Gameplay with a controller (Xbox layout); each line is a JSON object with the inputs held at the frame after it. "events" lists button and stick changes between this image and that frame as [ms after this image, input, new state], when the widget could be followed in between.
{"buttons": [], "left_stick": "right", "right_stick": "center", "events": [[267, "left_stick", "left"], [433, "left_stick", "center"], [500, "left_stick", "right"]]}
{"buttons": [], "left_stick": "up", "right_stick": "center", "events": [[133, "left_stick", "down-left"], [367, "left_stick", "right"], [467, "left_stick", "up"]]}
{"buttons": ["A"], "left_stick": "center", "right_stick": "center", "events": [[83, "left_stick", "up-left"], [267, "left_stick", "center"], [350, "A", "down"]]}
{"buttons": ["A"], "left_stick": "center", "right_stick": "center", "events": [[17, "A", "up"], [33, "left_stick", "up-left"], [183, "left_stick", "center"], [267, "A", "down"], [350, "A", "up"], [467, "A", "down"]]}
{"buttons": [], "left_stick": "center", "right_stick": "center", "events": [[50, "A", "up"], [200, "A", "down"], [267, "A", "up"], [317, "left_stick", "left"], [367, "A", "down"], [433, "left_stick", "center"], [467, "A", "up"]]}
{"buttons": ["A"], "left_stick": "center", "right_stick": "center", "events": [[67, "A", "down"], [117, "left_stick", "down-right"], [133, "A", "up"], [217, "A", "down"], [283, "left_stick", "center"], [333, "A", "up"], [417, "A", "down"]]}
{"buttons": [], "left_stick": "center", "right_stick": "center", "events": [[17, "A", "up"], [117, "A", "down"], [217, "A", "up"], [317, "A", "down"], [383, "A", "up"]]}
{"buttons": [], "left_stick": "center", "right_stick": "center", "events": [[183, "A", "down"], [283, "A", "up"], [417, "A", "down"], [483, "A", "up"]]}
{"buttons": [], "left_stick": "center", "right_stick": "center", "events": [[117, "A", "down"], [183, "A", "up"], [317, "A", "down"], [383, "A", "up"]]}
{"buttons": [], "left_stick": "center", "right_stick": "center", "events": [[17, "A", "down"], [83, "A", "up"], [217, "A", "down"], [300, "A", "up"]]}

----

== Work to be completed ==
Nothing should be changed: write out all of the data as is.

== Answer space ==
Gameplay with a controller (Xbox layout); each line is a JSON object with the inputs held at the frame after it. "events" lists button and stick changes between this image and that frame as [ms after this image, input, new state], when the widget could be followed in between.
{"buttons": [], "left_stick": "right", "right_stick": "center", "events": [[267, "left_stick", "left"], [433, "left_stick", "center"], [500, "left_stick", "right"]]}
{"buttons": [], "left_stick": "up", "right_stick": "center", "events": [[133, "left_stick", "down-left"], [367, "left_stick", "right"], [467, "left_stick", "up"]]}
{"buttons": ["A"], "left_stick": "center", "right_stick": "center", "events": [[83, "left_stick", "up-left"], [267, "left_stick", "center"], [350, "A", "down"]]}
{"buttons": ["A"], "left_stick": "center", "right_stick": "center", "events": [[17, "A", "up"], [33, "left_stick", "up-left"], [183, "left_stick", "center"], [267, "A", "down"], [350, "A", "up"], [467, "A", "down"]]}
{"buttons": [], "left_stick": "center", "right_stick": "center", "events": [[50, "A", "up"], [200, "A", "down"], [267, "A", "up"], [317, "left_stick", "left"], [367, "A", "down"], [433, "left_stick", "center"], [467, "A", "up"]]}
{"buttons": ["A"], "left_stick": "center", "right_stick": "center", "events": [[67, "A", "down"], [117, "left_stick", "down-right"], [133, "A", "up"], [217, "A", "down"], [283, "left_stick", "center"], [333, "A", "up"], [417, "A", "down"]]}
{"buttons": [], "left_stick": "center", "right_stick": "center", "events": [[17, "A", "up"], [117, "A", "down"], [217, "A", "up"], [317, "A", "down"], [383, "A", "up"]]}
{"buttons": [], "left_stick": "center", "right_stick": "center", "events": [[183, "A", "down"], [283, "A", "up"], [417, "A", "down"], [483, "A", "up"]]}
{"buttons": [], "left_stick": "center", "right_stick": "center", "events": [[117, "A", "down"], [183, "A", "up"], [317, "A", "down"], [383, "A", "up"]]}
{"buttons": [], "left_stick": "center", "right_stick": "center", "events": [[17, "A", "down"], [83, "A", "up"], [217, "A", "down"], [300, "A", "up"]]}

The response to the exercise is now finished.